= Rudolf Bergander =

German painter

Bergander in 1955

Rudolf Bergander (22 May 1909, Meißen – 10 April 1970, Dresden) was a German painter and principal of the Dresden Academy of Fine Arts from 1952 to 1958 and 1964–65. He was a member of the Association of Revolutionary Visual Artists.

==Life==
Bergander trained as a porcelain painter, graduating in 1923, and worked in the Meissen state porcelain manufactury. From 1928 to 1932 he studied at the Dresden Academy of Fine Arts with Richard Müller and Otto Dix. In 1928 he joined the KPD, and in 1929 became a member of the Association of Revolutionary Visual Artists. From 1933 to 1940 he lived as a freelance artist in Meissen. In 1940 he joined the Nazi Party. By 1945, he was a cartographer in the Wehrmacht.

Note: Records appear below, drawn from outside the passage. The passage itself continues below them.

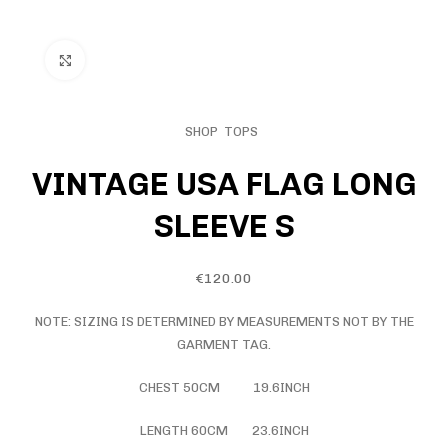
CLICK TO ENLARGE
SHOP
TOPS
VINTAGE USA FLAG LONG
SLEEVE S
€
120.00
NOTE: SIZING IS DETERMINED BY MEASUREMENTS NOT BY THE
GARMENT TAG.
CHEST 50CM 19.6INCH
LENGTH 60CM 23.6INCH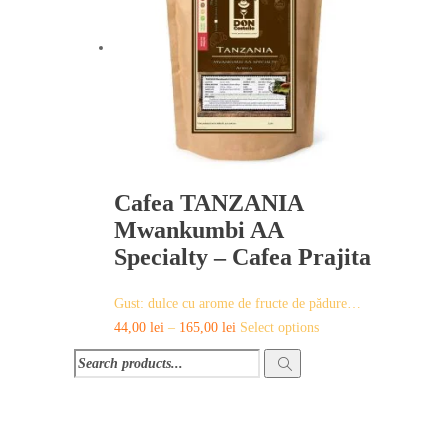
Cafea TANZANIA
Mwankumbi AA
Specialty – Cafea Prajita
Gust: dulce cu arome de fructe de pădure…
This
44,00
lei
–
165,00
lei
Select options
product
has
multiple
variants.
The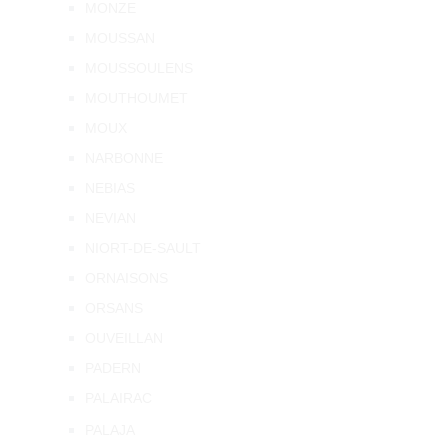
MONZE
MOUSSAN
MOUSSOULENS
MOUTHOUMET
MOUX
NARBONNE
NEBIAS
NEVIAN
NIORT-DE-SAULT
ORNAISONS
ORSANS
OUVEILLAN
PADERN
PALAIRAC
PALAJA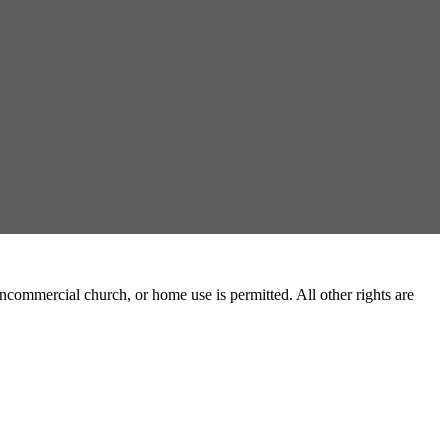
commercial church, or home use is permitted. All other rights are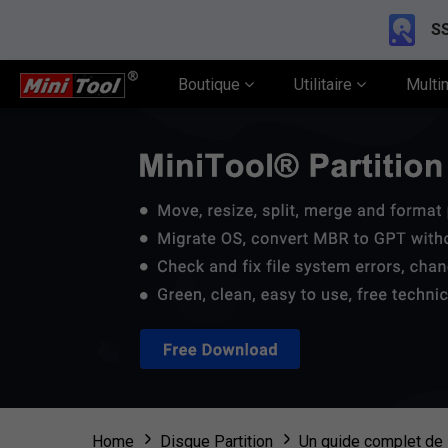
SS
Boutique
Utilitaire
Multi
Home
Disque Partition
Un guide complet de l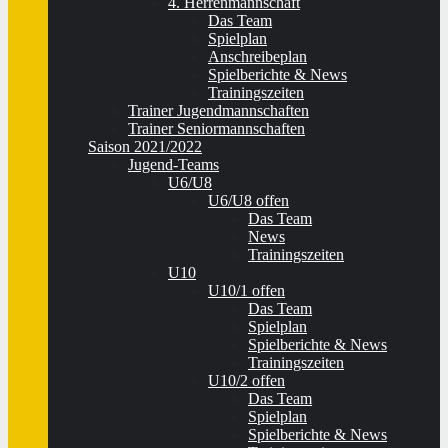
4. Herrenmannschaft
Das Team
Spielplan
Anschreibeplan
Spielberichte & News
Trainingszeiten
Trainer Jugendmannschaften
Trainer Seniormannschaften
Saison 2021/2022
Jugend-Teams
U6/U8
U6/U8 offen
Das Team
News
Trainingszeiten
U10
U10/1 offen
Das Team
Spielplan
Spielberichte & News
Trainingszeiten
U10/2 offen
Das Team
Spielplan
Spielberichte & News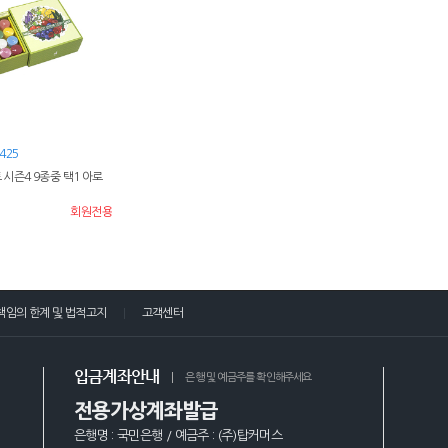
425
트 시즌4 9종중 택1 아로
회원전용
책임의 한계 및 법적고지
고객센터
입금계좌안내
은행 및 예금주를 확인해주세요
전용가상계좌발급
은행명 : 국민은행 / 예금주 : (주)탑커머스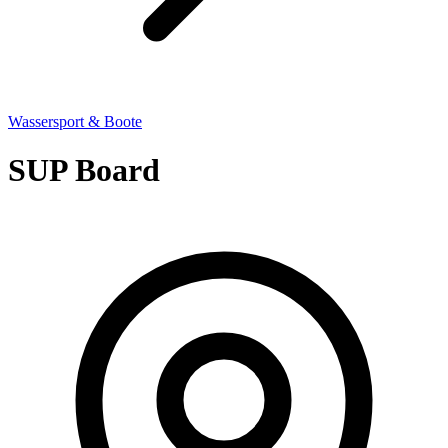
Wassersport & Boote
SUP Board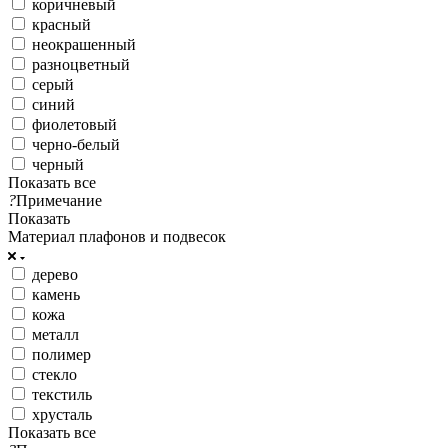
коричневый
красный
неокрашенный
разноцветный
серый
синий
фиолетовый
черно-белый
черный
Показать все
?
Примечание
Показать
Материал плафонов и подвесок
дерево
камень
кожа
металл
полимер
стекло
текстиль
хрусталь
Показать все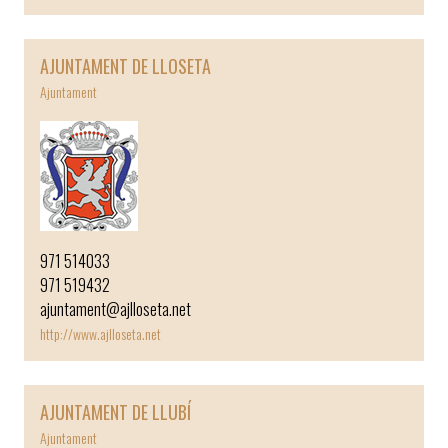
AJUNTAMENT DE LLOSETA
Ajuntament
971 514033
971 519432
ajuntament@ajlloseta.net
http://www.ajlloseta.net
AJUNTAMENT DE LLUBÍ
Ajuntament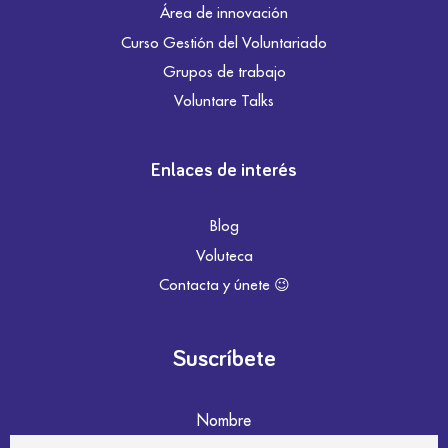
Área de innovación
Curso Gestión del Voluntariado
Grupos de trabajo
Voluntare Talks
Enlaces de interés
Blog
Voluteca
Contacta y únete 😉
Suscríbete
Nombre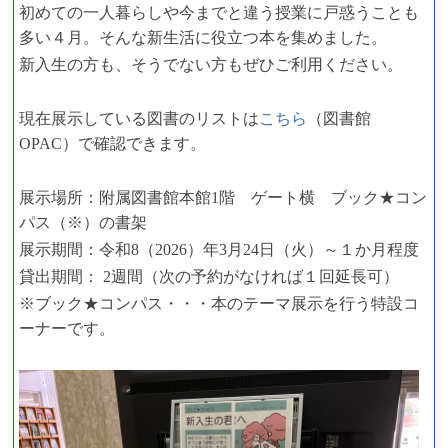
初めての一人暮らしや今までと違う授業に戸惑うことも
多い４月。そんな新生活に役立つ本を集めました。
新入生の方も、そうでない方もぜひご利用ください。
現在展示している図書のリストは
こちら
（図書館
OPAC）で確認できます。
展示場所：附属図書館本館1階 ゲート横 ブック★コン
パス（※）の書架
展示期間：令和8（2026）年3月24日（火）～１か月程度
貸出期間： 2週間（次の予約がなければ１回延長可）
※ブック★コンパス・・・本のテーマ展示を行う特設コ
ーナーです。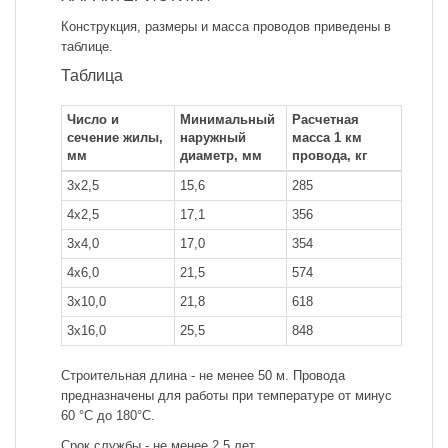
Конструкция, размеры и масса проводов приведены в
таблице.
Таблица
Число и
Минимальный
Расчетная
сечение жилы,
наружный
масса 1 км
мм
диаметр, мм
провода, кг
3x2,5
15,6
285
4x2,5
17,1
356
3x4,0
17,0
354
4x6,0
21,5
574
3x10,0
21,8
618
3x16,0
25,5
848
Строительная длина - не менее 50 м. Провода
предназначены для работы при температуре от минус
60 °С до 180°С.
Срок службы - не менее 2,5 лет.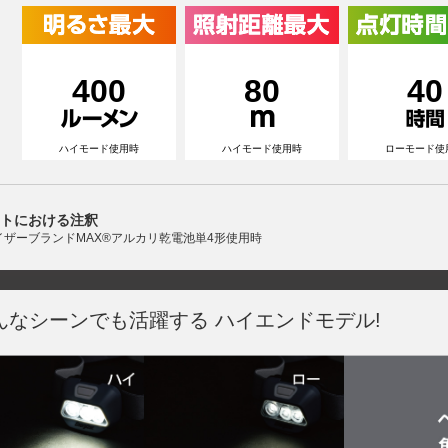
400
80
40
ハイモード使用時
ハイモード使用時
ローモード使
トにおける注釈
イザーブランドMAX®アルカリ乾電池単4形使用時
んなシーンでも活躍する ハイエンドモデル!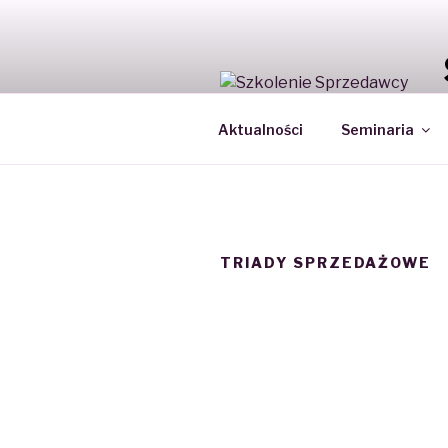
Skip
to
content
Aktualności
Seminaria
TRIADY SPRZEDAŻOWE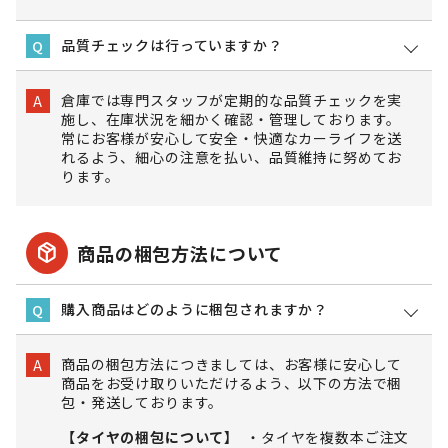
品質チェックは行っていますか？
Q
倉庫では専門スタッフが定期的な品質チェックを実
A
施し、在庫状況を細かく確認・管理しております。
常にお客様が安心して安全・快適なカーライフを送
れるよう、細心の注意を払い、品質維持に努めてお
ります。
package_2
商品の梱包方法について
購入商品はどのように梱包されますか？
Q
商品の梱包方法につきましては、お客様に安心して
A
商品をお受け取りいただけるよう、以下の方法で梱
包・発送しております。
【タイヤの梱包について】
タイヤを複数本ご注文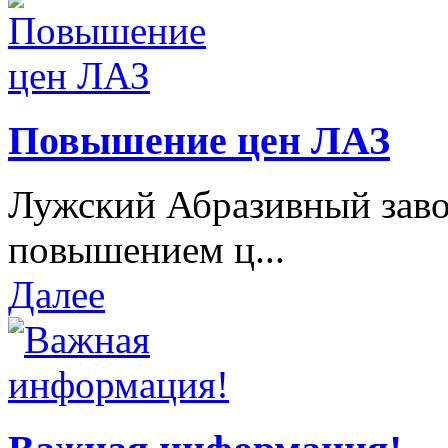
Повышение цен ЛАЗ
Лужский Абразивный завод
повышением ц...
Далее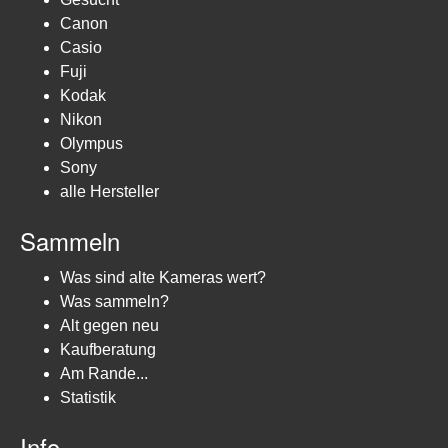
Canon
Casio
Fuji
Kodak
Nikon
Olympus
Sony
alle Hersteller
Sammeln
Was sind alte Kameras wert?
Was sammeln?
Alt gegen neu
Kaufberatung
Am Rande...
Statistik
Info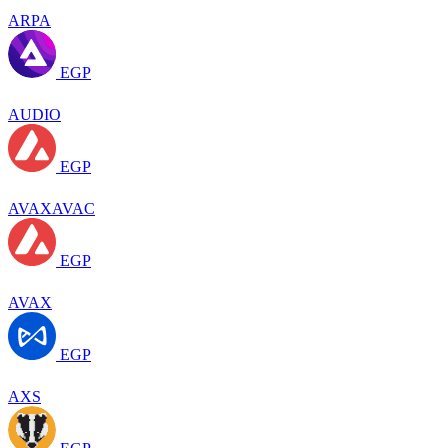
ARPA
EGP
AUDIO
EGP
AVAXAVAC
EGP
AVAX
EGP
AXS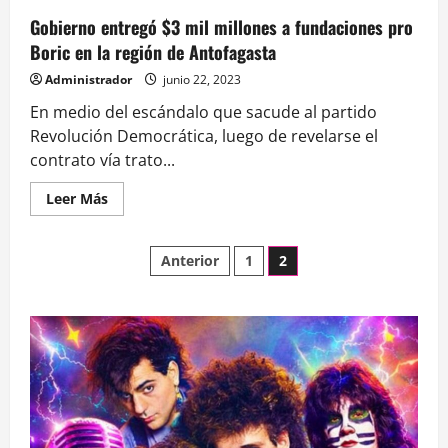
Gobierno entregó $3 mil millones a fundaciones pro
Boric en la región de Antofagasta
Administrador
junio 22, 2023
En medio del escándalo que sacude al partido
Revolución Democrática, luego de revelarse el
contrato vía trato...
Leer
Leer Más
más
acerca
de
Paginación
<strong>Gobierno
Anterior
1
2
entregó
$3
de
mil
millones
a
entradas
fundaciones
pro
Boric
en
la
región
de
Antofagasta</strong>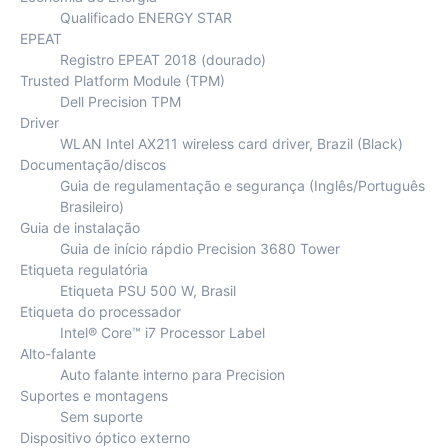
Qualificado ENERGY STAR
EPEAT
Registro EPEAT 2018 (dourado)
Trusted Platform Module (TPM)
Dell Precision TPM
Driver
WLAN Intel AX211 wireless card driver, Brazil (Black)
Documentação/discos
Guia de regulamentação e segurança (Inglês/Português
Brasileiro)
Guia de instalação
Guia de início rápdio Precision 3680 Tower
Etiqueta regulatória
Etiqueta PSU 500 W, Brasil
Etiqueta do processador
Intel® Core™ i7 Processor Label
Alto-falante
Auto falante interno para Precision
Suportes e montagens
Sem suporte
Dispositivo óptico externo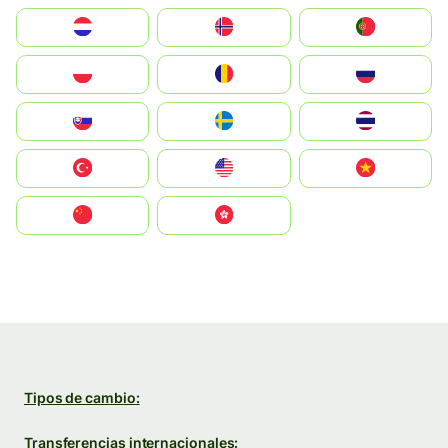
Nederland
Norge
Portugal
Polska
România
Россия
Slovensko
Ruoŧŧa
ไทย
Türkiye
United States
Vietnam
中国
中國香港特別行政區
Tipos de cambio:
Transferencias internacionales: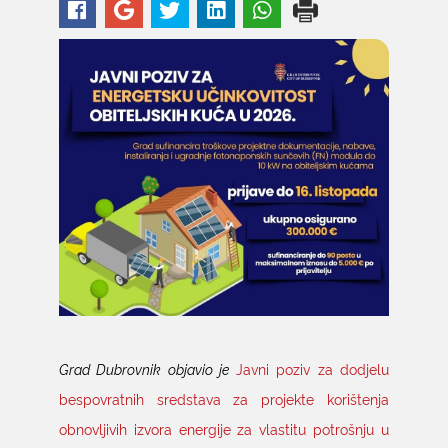
Grad Dubrovnik objavio je
Javni poziv za dodjelu
bespovratnih sredstava za projekte korištenja
obnovljivih izvora energije za vlastitu potrošnju u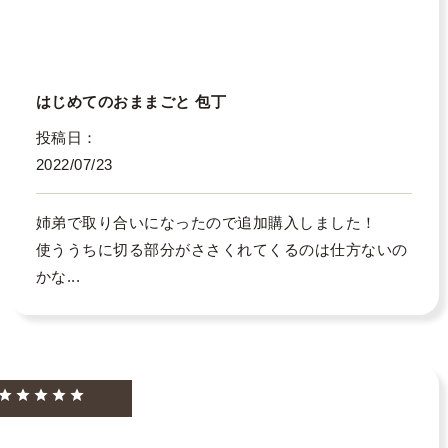
はじめてのおままごと 包丁
投稿日
2022/07/23
姉弟で取り合いになったので追加購入しました！

使ううちに切る部分がささくれてくるのは仕方ないの
かな...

After the war, in 1946 Bergander joined the Socialist Unity Party of Germany. In 1947 he became a member of the Dresden artist group "Das Ufer" ("The Shore"). He freelanced until he became a lecturer on painting at the Academy of Fine Arts DDR in 1949. In 1951 he was appointed a professor. In the same year he undertook a study trip to Bulgaria. From 1955 to 1956 he toured and studied in Italy. In 1956 he was awarded the National Prize of the German Democratic Republic for his realistic oeuvre. In 1957 he had a visiting exhibition at the German Academy of Arts in Berlin.

From 1952 to 1958 and 1964 to 1965, he was rector of the Dresden Academy of Fine Arts. Since 1961 he was a member and Permanent Secretary of Fine Arts of the German Academy of Arts. In 1962 he was awarded the Patriotic Order of Merit for outstanding achievements in the cultural field, receiving Bronze then Silver in 1969. In 1964 he was awarded the Banner of Labor.

Bergander is buried in the Heide cemetery in Dresden.